Aetashaa Sansgiri is an Indian actress and model who primarily works in Marathi and Hindi television along with Marathi films. She made her acting debut in 2018 with Choti Malkein, portraying Revati. She then made her web debut in 2019 with Majhya Mitrachi Girlfriend and her film debut in 2021 with the Marathi film Kaali Maati.

Since August 2021, Sansgiri is seen portraying Ahilyabai Holkar in Punyashlok Ahilyabai.

Career
Sansgiri made her acting debut in 2018 with the Marathi serial Choti Malkin. She played the role of Revati opposite Akshar Kothari. The show ended in 2019. In 2019, she appeared as Annapurneshawari, in her web debut series, Majhya Mitrachi Girlfriend.

She played Yamai Devi in Marathi serial, Dakkhancha Raja Jyotiba from 2020 to 2021. She also played Saara in her Hindi web debut series, Chal Yaar Goa Chalte Hain. It released on Viral Kekda and MX Player.

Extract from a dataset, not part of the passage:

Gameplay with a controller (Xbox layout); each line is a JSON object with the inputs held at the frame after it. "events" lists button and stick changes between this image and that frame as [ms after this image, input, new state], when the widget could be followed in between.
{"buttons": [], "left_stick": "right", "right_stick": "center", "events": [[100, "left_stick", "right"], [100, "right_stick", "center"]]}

Sansgiri made her film debut in 2021, with the Marathi film Kaali Maati as Pooja opposite Omprakash Shinde. She then appeared in the short film An Unusual Day as a thief.

Sansgiri made her Hindi TV debut Punyashlok Ahilyabai in 2021. Since 2021, she is portraying Ahilyabai Holkar opposite Gaurav Amlani which proved as a major turning point in her career.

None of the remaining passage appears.